Bigger cocoa and food harvests will bring new challenges, however. The abysmal state of the roads within Bonsaaso and with other parts of Ghana makes it hard for farmers to get their crops to market. But Chinese road contractors hired by the government are busy at work, and the project has acquired two five-tonne trucks to help transport produce. Developing physical infrastructure is not one of the MDGs, notes Ernest Mensah, a project facilitator. “But if you want to eradicate poverty,” he adds, “you need infrastructure.”
Avoiding dependency
Critics of donor-aided development projects in Africa point out that they often tend to make the beneficiaries dependent on outside assistance, and frequently collapse if that money eventually dries up. The Millennium Villages Project does rely on significant inflows. On average, about 60 per cent of project financing comes from donors, 30 per cent from national and local governments and the rest from the communities themselves.
In part, the project is designed to convince donors to provide more financing over the long term, by demonstrating concretely that aid can be used effectively to reduce poverty. A careful tally is kept of every dollar spent in Bonsaaso and other Millennium Villages, not only to avoid waste and inefficiency, but also to demonstrate to donor governments that simple interventions can make a real impact. “They don’t know how practical the solutions are,” says Mr. Sachs, referring to donor agencies. “They don’t realize that at very low cost — just a few dollars — you can save children’s lives.”
By showing that external aid can indeed be effective in Africa, Mr. Sachs and his colleagues hope to convince the major industrialized countries to live up to their commitments. The 2005 summit meeting of the Group of Eight industrialized countries, for example, pledged to provide Africa with about $50 bn in aid annually by 2010 — still about twice what donors are giving so far.
To help guard against local expectations that such outside assistance will continue to keep the Millennium Villages functioning, project planners stress that certain forms of aid will be steadily reduced and that governments and villagers will need to take up a greater share of the cost. The new higher-yielding cocoa seedlings provided to farmers are currently subsidized, notes Mr. Kankam-Boadu. But as farmers earn more from their cocoa sales, by next year the subsidies will begin declining, “to let them know the realities of the market.”

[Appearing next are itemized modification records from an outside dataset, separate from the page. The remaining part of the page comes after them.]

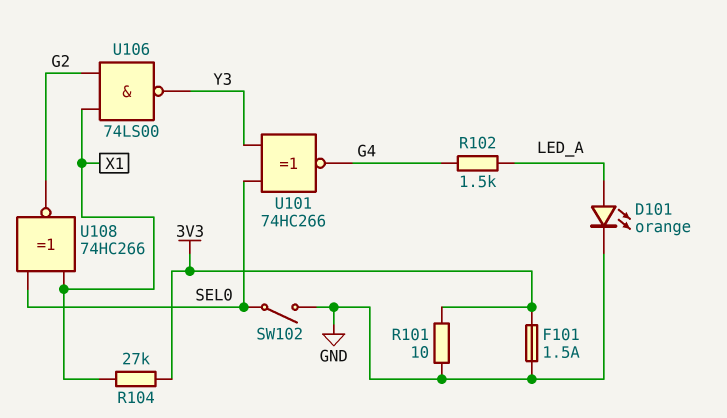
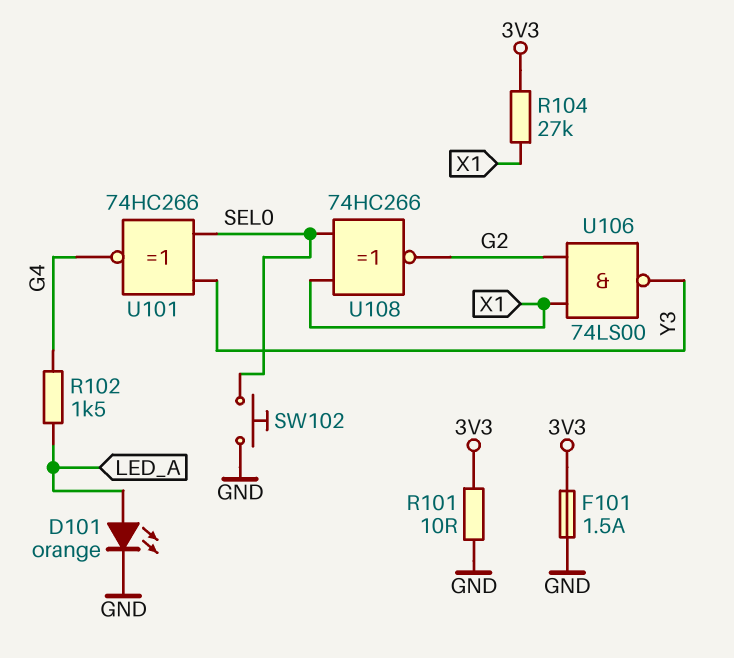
SW102: switch (GND, SEL0) -> button (GND, SEL0)

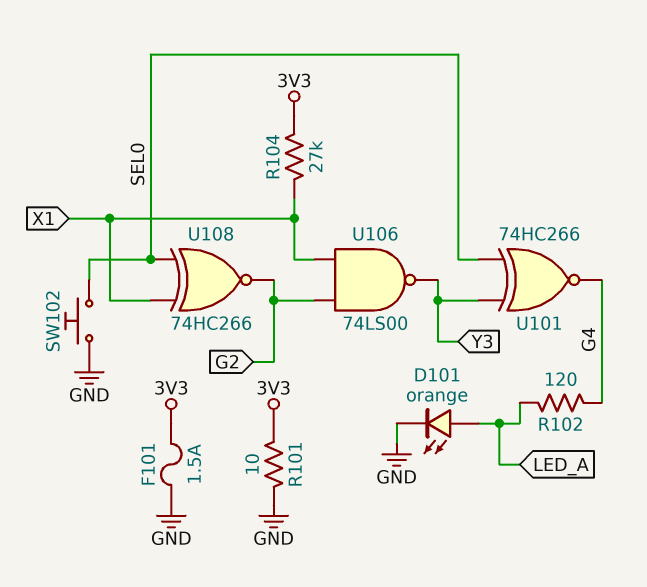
R102: 1.5k (G4, LED_A) -> 120 (G4, LED_A)

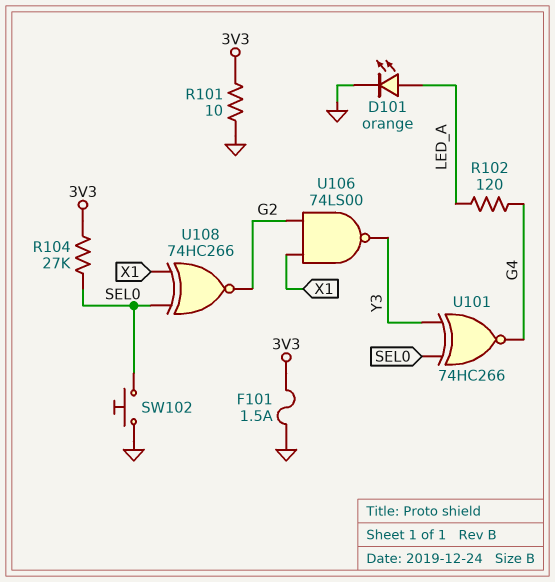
R104: 27k (3V3, X1) -> 27k (3V3, SEL0)

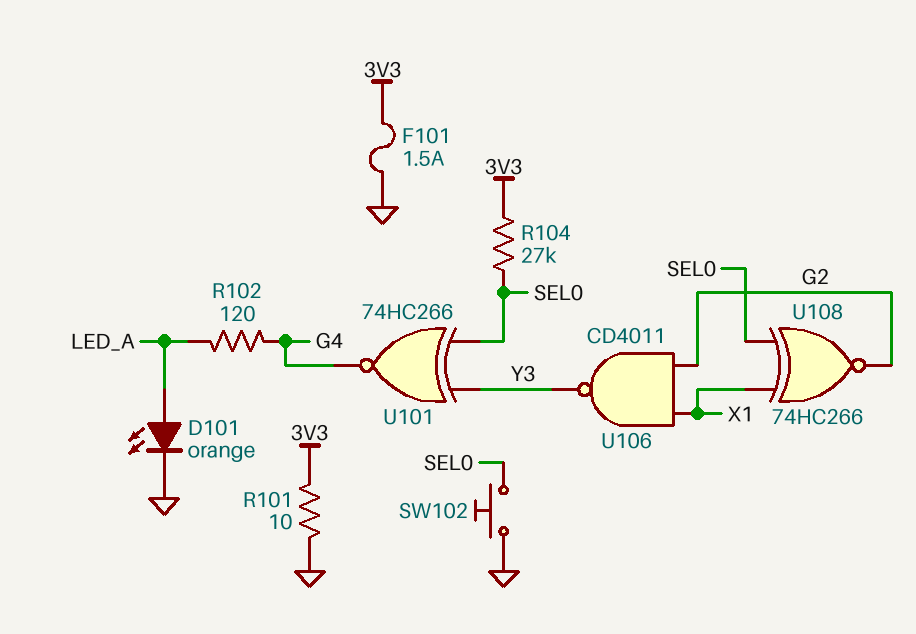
U106: NAND 74LS00 (in G2, in X1, out Y3) -> NAND CD4011 (in G2, in X1, out Y3)

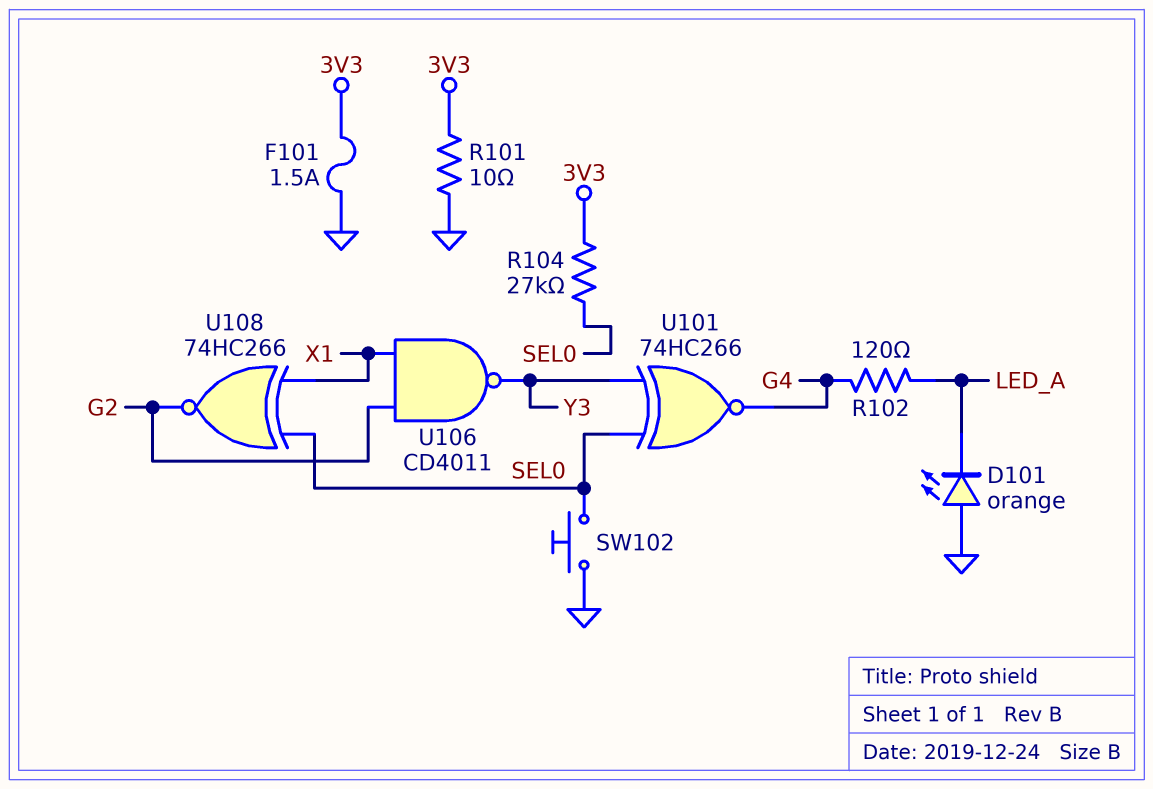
D101: LED orange (A LED_A, K GND) -> LED orange (A GND, K LED_A)

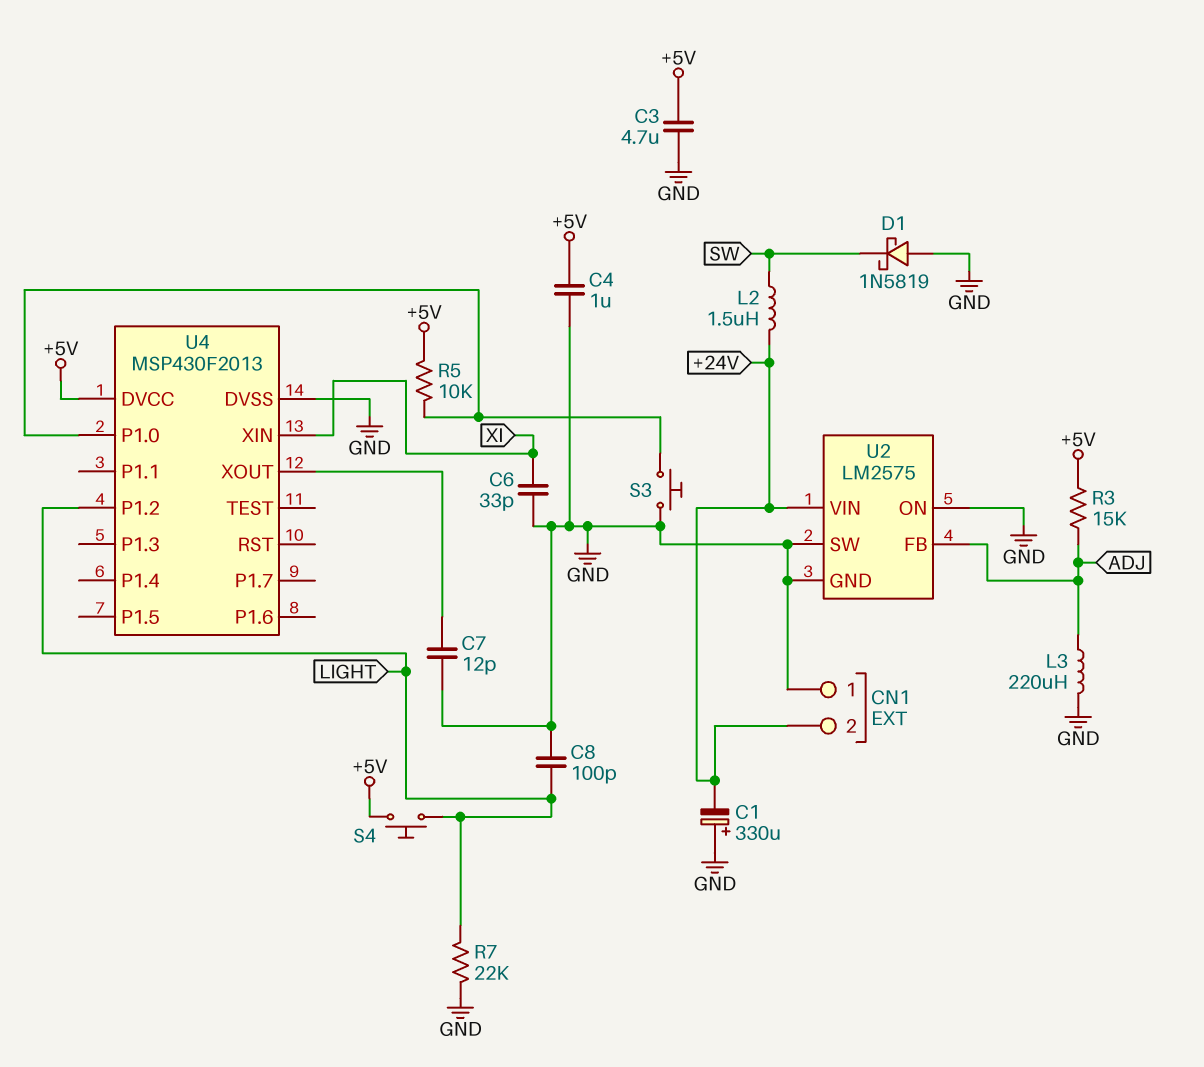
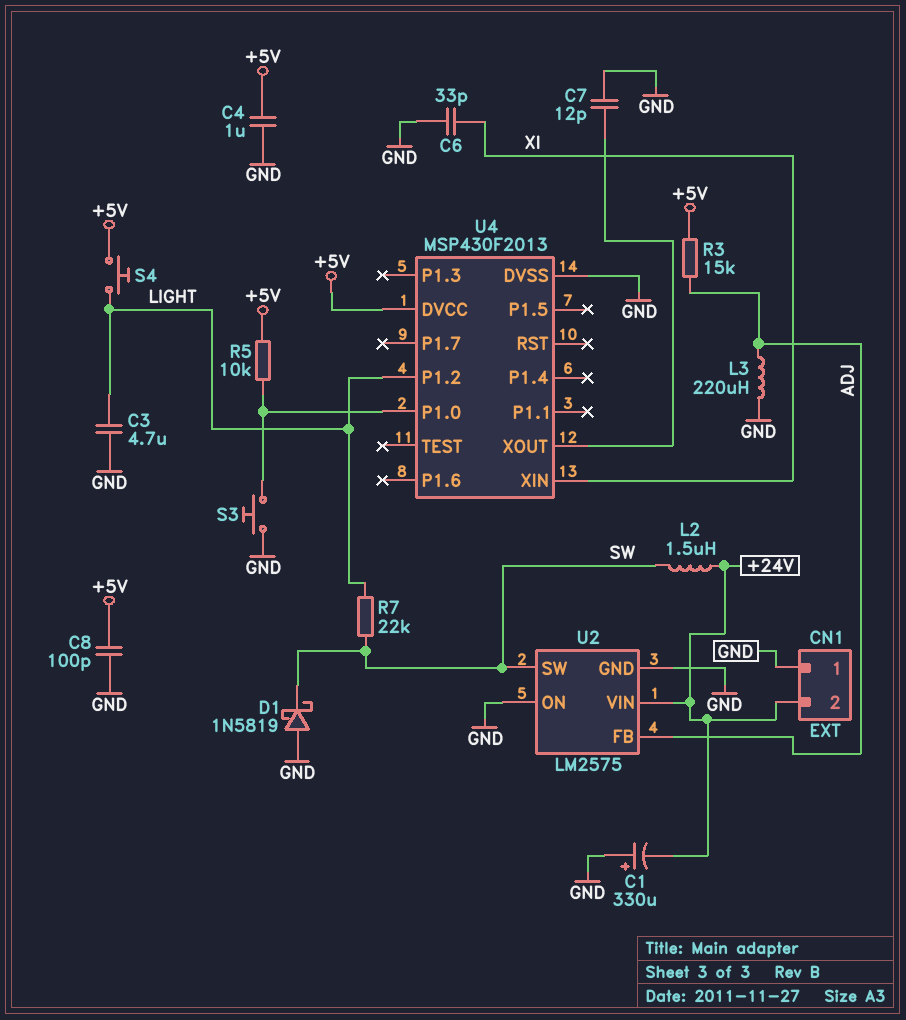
C3: 4.7uF (+5V, GND) -> 4.7uF (GND, LIGHT)
C8: 100pF (GND, LIGHT) -> 100pF (+5V, GND)
R7: 22k (GND, LIGHT) -> 22k (LIGHT, SW)
U2 pin SW: GND -> SW

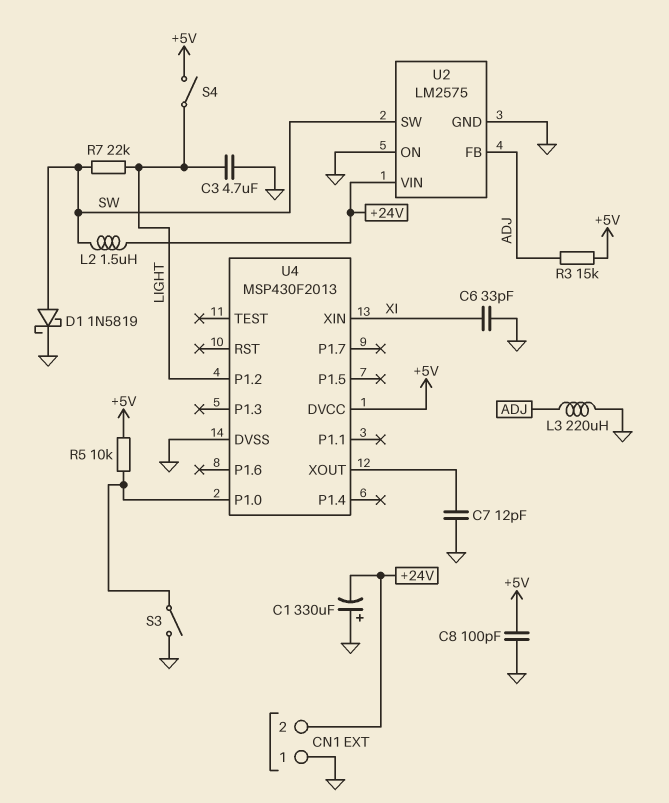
C4: 1uF (+5V, GND) -> none
D1: schottky 1N5819 (A GND, K SW) -> schottky 1N5819 (A SW, K GND)
S3: button (GND, U4/P1.0) -> switch (GND, U4/P1.0)
S4: button (+5V, LIGHT) -> switch (+5V, LIGHT)

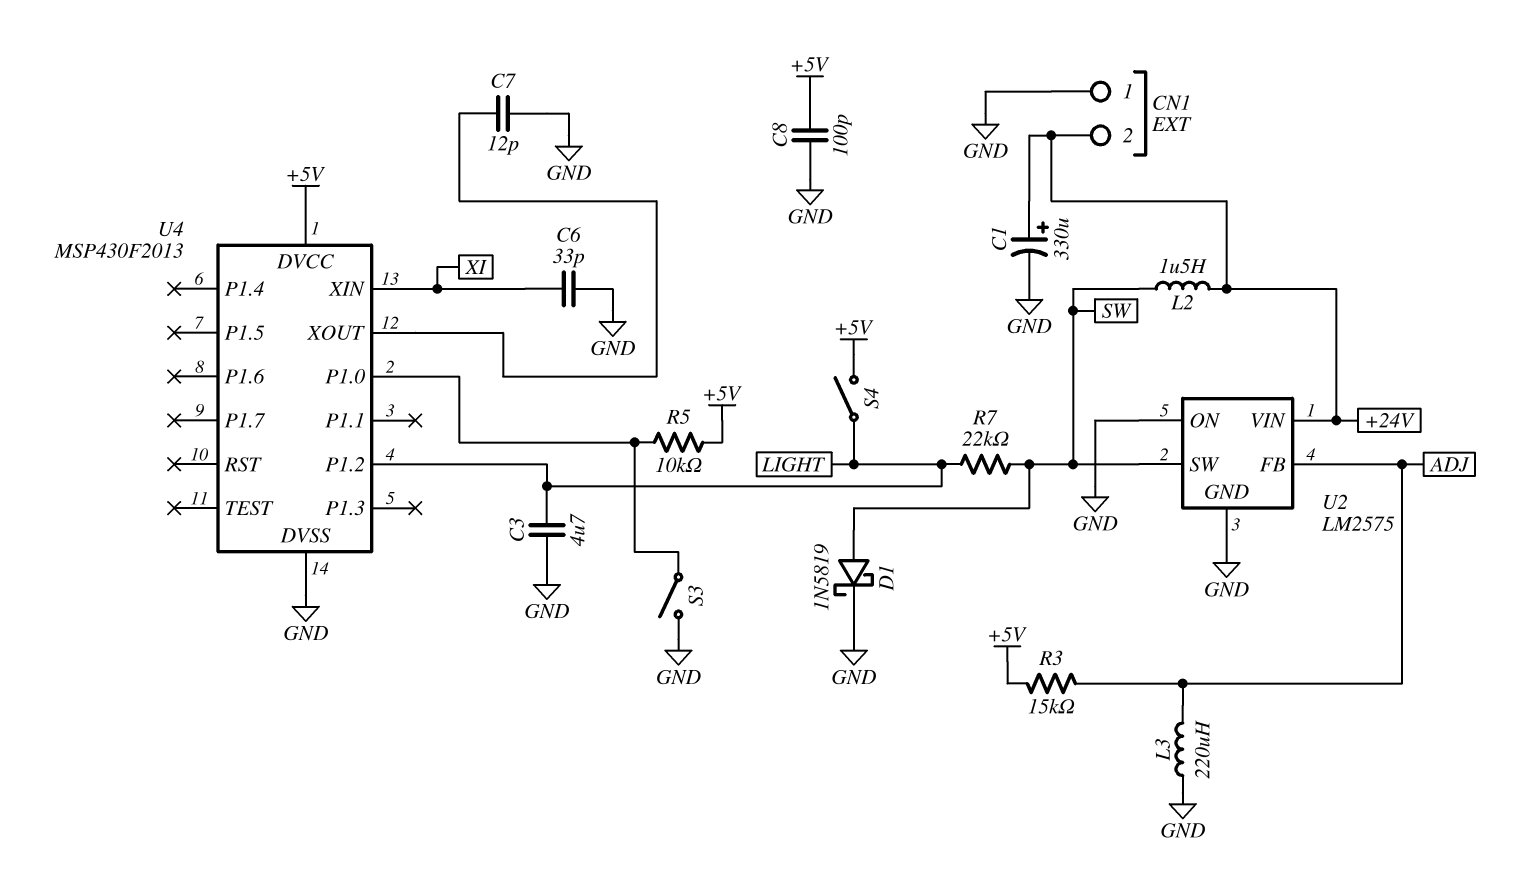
C1: 330uF (plus GND, minus +24V) -> 330uF (plus +24V, minus GND)

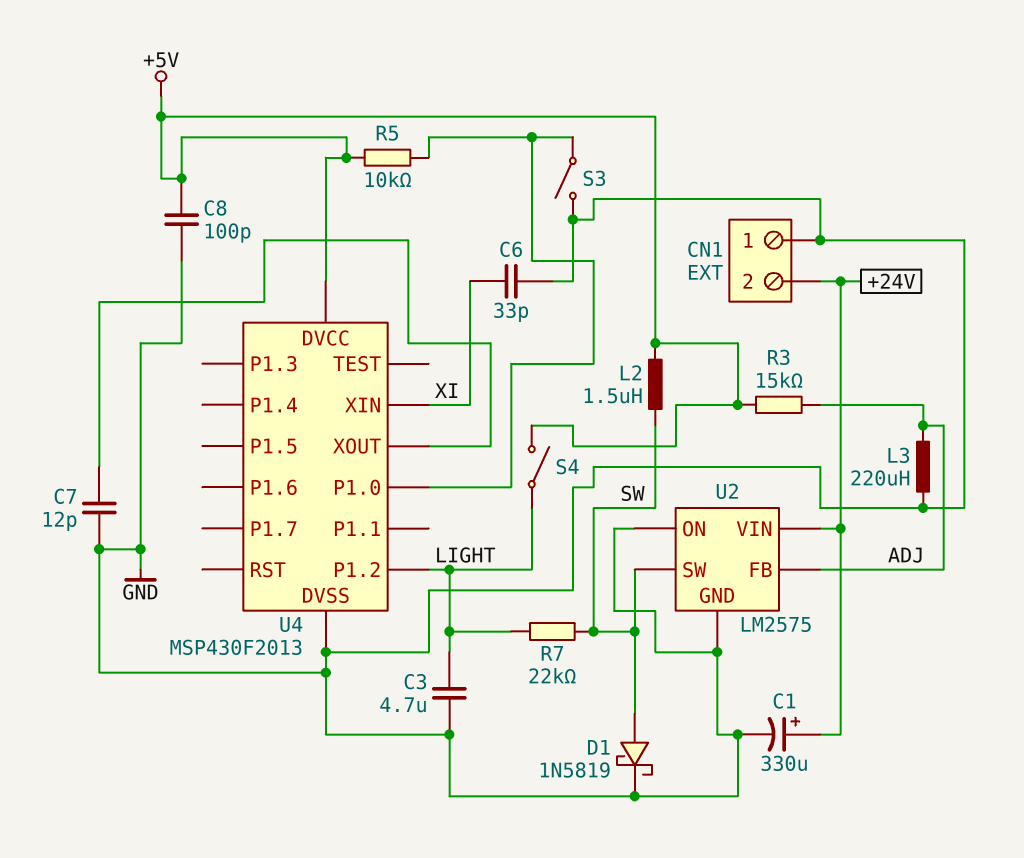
L2: 1.5uH (+24V, SW) -> 1.5uH (+5V, SW)

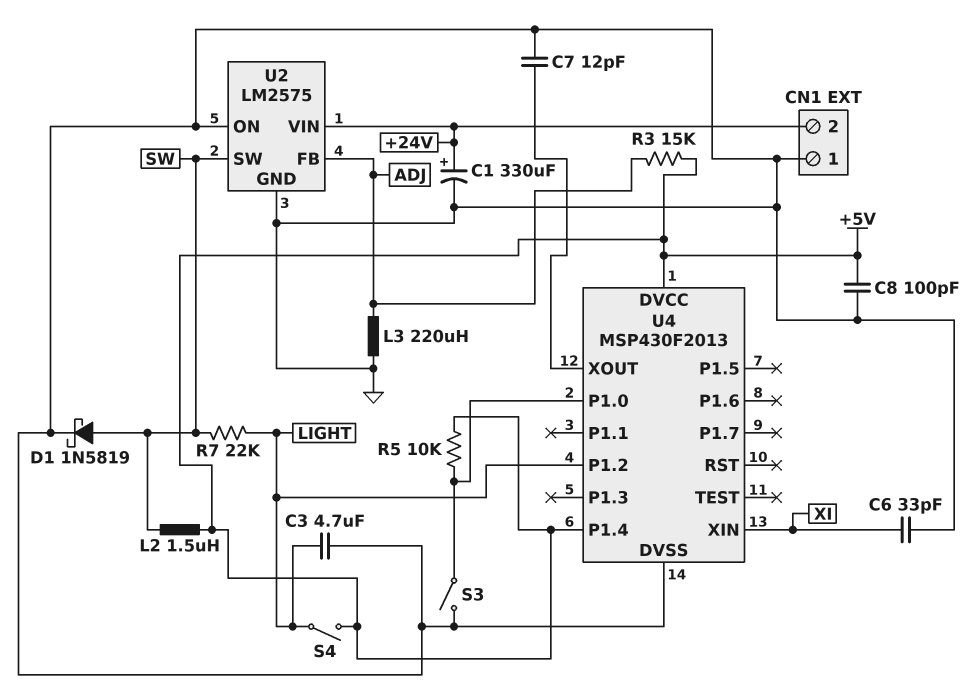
U4 pin P1.4: none -> +5V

Similarly, health care in Bonsaaso’s new clinics is free for the time being, to encourage poor villagers to use their services. But, explains Mr. Afram, free care is not sustainable over the long term. Project workers therefore are helping villagers sign up for Ghana’s national health insurance scheme.
In various ways, project organizers are encouraging national and local government bodies to expand their presence in Bonsaaso: by building roads, extending electricity connections and sending in more teachers, health care workers and agricultural extension advisers.
Building up community institutions and a spirit of self-help are also vital for long-term sustainability. Local residents regularly participate in the construction of new schools, teachers’ quarters, clinics and community centres by providing labour and contributing sand, stones, timber and other construction materials.
The project employs several “facilitators” to help strengthen school management committees, parents’ associations, water committees and other bodies, and to engage traditional chiefs, who play a major role in mobilizing people. Stephen Antwi, the project’s community development coordinator, told Africa Renewal that community structures will help Bonsaaso keep developing even when outside aid eventually falls. “We’ll likely have the capacity for many years.”